=== Work item ===
Look over the listing below and tally the lines in which the word "revenu" turns up. Answer with the tally only.

★ ★ ★

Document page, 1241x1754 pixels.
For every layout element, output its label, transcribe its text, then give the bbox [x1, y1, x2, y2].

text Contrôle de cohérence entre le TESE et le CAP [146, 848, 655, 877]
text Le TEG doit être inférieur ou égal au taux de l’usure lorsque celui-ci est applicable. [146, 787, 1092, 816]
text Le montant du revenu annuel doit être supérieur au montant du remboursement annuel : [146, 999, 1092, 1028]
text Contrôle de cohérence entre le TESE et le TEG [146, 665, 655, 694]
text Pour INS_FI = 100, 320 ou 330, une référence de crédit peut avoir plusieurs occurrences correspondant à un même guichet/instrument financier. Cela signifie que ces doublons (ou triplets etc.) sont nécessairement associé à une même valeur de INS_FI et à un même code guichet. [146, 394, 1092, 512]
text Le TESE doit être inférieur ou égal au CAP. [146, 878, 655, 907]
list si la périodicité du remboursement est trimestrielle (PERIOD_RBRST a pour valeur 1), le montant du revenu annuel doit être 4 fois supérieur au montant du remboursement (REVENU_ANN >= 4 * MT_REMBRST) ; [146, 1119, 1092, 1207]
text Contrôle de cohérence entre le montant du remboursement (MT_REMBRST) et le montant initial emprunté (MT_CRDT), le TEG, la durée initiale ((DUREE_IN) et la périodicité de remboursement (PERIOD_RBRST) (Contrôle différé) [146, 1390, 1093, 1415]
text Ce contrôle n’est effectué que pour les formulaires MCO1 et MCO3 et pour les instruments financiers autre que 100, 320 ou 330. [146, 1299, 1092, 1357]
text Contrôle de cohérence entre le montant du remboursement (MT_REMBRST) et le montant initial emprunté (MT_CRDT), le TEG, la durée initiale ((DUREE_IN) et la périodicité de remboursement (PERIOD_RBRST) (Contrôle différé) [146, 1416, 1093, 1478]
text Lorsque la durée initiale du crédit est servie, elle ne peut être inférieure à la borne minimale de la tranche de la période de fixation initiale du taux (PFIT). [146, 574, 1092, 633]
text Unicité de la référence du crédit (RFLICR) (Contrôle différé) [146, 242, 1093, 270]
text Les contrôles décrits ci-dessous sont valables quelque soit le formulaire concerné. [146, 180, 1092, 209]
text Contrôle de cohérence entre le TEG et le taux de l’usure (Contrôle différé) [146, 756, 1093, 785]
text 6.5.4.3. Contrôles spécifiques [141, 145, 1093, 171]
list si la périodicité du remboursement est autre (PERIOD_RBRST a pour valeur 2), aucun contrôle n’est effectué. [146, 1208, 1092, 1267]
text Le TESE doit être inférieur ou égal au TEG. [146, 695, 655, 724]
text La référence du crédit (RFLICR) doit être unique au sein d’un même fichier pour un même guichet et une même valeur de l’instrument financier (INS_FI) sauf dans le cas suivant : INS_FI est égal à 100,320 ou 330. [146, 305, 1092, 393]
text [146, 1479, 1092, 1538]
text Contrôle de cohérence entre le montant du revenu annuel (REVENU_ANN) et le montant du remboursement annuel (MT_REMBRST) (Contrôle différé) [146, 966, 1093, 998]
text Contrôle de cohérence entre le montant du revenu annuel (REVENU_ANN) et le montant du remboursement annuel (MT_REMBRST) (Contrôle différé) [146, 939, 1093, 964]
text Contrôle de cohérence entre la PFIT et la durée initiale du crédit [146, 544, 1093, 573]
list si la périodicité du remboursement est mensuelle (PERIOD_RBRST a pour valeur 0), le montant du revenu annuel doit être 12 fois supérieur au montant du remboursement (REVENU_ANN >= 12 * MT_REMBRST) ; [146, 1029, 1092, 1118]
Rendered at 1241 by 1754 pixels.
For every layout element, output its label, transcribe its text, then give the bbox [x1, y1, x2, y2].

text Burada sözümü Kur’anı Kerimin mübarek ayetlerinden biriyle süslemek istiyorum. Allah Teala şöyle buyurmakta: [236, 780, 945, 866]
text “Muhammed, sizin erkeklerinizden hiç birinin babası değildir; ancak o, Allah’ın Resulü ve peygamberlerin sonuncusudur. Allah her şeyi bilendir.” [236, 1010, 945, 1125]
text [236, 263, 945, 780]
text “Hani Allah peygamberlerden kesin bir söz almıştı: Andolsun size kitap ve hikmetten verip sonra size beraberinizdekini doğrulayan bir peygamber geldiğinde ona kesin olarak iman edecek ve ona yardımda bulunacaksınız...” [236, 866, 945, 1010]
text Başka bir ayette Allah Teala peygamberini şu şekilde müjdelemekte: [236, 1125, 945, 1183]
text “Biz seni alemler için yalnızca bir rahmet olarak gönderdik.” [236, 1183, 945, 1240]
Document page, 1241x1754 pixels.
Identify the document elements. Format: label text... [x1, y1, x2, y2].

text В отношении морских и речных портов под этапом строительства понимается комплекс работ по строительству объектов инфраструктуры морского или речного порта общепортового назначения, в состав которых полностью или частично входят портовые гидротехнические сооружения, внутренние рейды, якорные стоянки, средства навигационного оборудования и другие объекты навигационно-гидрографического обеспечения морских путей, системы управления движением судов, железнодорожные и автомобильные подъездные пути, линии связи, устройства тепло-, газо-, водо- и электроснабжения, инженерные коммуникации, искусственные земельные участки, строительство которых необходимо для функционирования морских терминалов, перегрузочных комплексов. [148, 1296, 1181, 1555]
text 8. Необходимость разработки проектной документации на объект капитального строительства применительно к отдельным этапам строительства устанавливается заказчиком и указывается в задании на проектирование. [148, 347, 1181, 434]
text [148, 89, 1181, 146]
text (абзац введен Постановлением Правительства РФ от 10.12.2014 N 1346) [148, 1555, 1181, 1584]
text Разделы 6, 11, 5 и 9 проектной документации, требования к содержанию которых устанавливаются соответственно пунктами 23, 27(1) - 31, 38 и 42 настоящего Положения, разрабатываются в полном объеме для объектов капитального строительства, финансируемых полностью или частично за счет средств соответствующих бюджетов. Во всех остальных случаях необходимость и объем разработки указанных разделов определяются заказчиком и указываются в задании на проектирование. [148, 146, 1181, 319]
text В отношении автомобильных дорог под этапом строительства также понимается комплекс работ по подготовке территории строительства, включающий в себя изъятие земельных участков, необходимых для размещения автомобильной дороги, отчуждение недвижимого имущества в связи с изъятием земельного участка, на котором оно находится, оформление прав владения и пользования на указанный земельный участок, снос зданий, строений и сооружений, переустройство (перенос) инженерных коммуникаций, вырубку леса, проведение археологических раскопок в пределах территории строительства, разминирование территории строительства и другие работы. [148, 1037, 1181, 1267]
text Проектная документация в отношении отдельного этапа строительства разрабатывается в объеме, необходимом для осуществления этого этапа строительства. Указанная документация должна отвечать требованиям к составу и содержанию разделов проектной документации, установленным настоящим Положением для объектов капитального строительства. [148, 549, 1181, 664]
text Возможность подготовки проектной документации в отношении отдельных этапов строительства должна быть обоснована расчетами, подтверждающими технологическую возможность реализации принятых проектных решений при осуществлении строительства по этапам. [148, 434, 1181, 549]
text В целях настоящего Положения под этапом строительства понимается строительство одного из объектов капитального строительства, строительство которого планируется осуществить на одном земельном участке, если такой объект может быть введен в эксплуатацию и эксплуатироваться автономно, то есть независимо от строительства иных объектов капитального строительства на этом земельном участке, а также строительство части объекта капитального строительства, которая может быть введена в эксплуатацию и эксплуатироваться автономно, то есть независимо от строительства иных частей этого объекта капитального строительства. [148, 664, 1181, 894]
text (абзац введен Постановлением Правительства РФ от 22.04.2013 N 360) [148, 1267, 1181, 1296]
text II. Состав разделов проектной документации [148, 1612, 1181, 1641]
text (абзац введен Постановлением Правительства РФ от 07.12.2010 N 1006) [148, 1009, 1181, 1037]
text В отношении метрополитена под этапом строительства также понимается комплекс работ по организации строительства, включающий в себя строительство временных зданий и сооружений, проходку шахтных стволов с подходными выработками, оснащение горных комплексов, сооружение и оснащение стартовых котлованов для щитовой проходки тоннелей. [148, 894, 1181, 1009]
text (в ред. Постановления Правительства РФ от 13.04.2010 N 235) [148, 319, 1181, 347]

★ ★ ★

=== Task solution ===
5